Disaster Capitalism is a hard act to follow. but Naomi Klein has manage to provoke again in an article on the implications of environmentalism and climate change. She admits that the criticism of the Right about serious environmentalism sounding the death knell of modern capitalism, whereas most on the Left are still under the illusion that green consumerism is all that is required.
All of this means that the climate movement needs to have one hell of a comeback. For this to happen, the left is going to have to learn from the right. Denialists gained traction by making climate about economics: action will destroy capitalism, they have claimed, killing jobs and sending prices soaring. But at a time when a growing number of people agree with the protesters at Occupy Wall Street, many of whom argue that capitalism-as-usual is itself the cause of lost jobs and debt slavery, there is a unique opportunity to seize the economic terrain from the right.
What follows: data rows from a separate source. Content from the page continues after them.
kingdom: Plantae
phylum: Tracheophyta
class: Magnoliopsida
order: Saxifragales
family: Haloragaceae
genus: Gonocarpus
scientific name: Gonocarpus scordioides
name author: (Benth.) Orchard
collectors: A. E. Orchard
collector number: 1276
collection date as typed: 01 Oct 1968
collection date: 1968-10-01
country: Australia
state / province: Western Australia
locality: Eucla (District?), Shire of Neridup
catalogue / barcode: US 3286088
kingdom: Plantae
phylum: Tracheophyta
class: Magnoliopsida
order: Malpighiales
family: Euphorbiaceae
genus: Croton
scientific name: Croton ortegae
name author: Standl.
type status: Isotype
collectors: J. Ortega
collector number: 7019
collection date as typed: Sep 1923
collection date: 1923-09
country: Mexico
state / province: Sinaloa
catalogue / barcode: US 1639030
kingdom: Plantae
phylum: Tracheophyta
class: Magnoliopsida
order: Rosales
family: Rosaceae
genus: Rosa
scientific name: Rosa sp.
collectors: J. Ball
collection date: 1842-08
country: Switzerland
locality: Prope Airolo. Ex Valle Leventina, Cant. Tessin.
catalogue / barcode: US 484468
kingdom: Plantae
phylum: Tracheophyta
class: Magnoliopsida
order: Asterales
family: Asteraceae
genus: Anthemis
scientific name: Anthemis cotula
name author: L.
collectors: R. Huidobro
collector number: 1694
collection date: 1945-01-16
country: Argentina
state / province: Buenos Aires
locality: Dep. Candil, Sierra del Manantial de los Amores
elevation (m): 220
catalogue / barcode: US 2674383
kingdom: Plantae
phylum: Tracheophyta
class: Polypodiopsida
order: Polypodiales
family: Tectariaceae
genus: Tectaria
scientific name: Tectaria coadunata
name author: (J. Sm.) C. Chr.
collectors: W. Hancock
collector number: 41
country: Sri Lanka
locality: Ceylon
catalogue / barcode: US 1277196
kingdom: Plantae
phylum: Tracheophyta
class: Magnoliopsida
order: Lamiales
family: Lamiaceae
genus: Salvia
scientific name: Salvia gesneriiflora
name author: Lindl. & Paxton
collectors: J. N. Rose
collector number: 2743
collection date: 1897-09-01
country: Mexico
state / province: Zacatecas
This would require making a persuasive case that the real solutions to the climate crisis are also our best hope of building a much more enlightened economic system—one that closes deep inequalities, strengthens and transforms the public sphere, generates plentiful, dignified work and radically reins in corporate power. It would also require a shift away from the notion that climate action is just one issue on a laundry list of worthy causes vying for progressive attention. Just as climate denialism has become a core identity issue on the right, utterly entwined with defending current systems of power and wealth, the scientific reality of climate change must, for progressives, occupy a central place in a coherent narrative about the perils of unrestrained greed and the need for real alternatives.
Building such a transformative movement may not be as hard as it first appears. Indeed, if you ask the Heartlanders, climate change makes some kind of left-wing revolution virtually inevitable, which is precisely why they are so determined to deny its reality. Perhaps we should listen to their theories more closely—they might just understand something the left still doesn’t get.
* * *The deniers did not decide that climate change is a left-wing conspiracy by uncovering some covert socialist plot. They arrived at this analysis by taking a hard look at what it would take to lower global emissions as drastically and as rapidly as climate science demands. They have concluded that this can be done only by radically reordering our economic and political systems in ways antithetical to their “free market” belief system. As British blogger and Heartland regular James Delingpole has pointed out, “Modern environmentalism successfully advances many of the causes dear to the left: redistribution of wealth, higher taxes, greater government intervention, regulation.” Heartland’s Bast puts it even more bluntly: For the left, “Climate change is the perfect thing…. It’s the reason why we should do everything [the left] wanted to do anyway.”
Here’s my inconvenient truth: they aren’t wrong. Before I go any further, let me be absolutely clear: as 97 percent of the world’s climate scientists attest, the Heartlanders are completely wrong about the science. The heat-trapping gases released into the atmosphere through the burning of fossil fuels are already causing temperatures to increase. If we are not on a radically different energy path by the end of this decade, we are in for a world of pain.Read it at The Nation
Capitalism vs. the Climate
by Naomi Klein
Morris Berman reflects on Naomi Klein's essay in La longue durée at Dark Ages America
(h/t) Keven Fathi)
Naomi Klein, climate scientists, and serious environmentalists, as well the opponents of environmentalism, are correct in viewing this as calling for a fundamental reconfiguration of civilization. One side embraces the necessary change, while the other side rejects it. This is going to be one huge emerging conflict since, on one hand, many vested interests are threatened and, on the other, the very future of the humanity is at stake.
One of my predictions for 2012 is that global warming, which the left calls it, or "climate change," as the right calls it, is going to start coming to the fore as one of the big issues, socially, politically, and economically. The Kyoto treaty expires in 2012, and the international conference in Durban to replace it with something "with teeth" is going to become a focal point in the news. This issue is going to move to the front burner. I expect to see it play an increasingly prominent role in the demands of the protestors worldwide as environmental conditions deteriorate, affecting the less affluent first.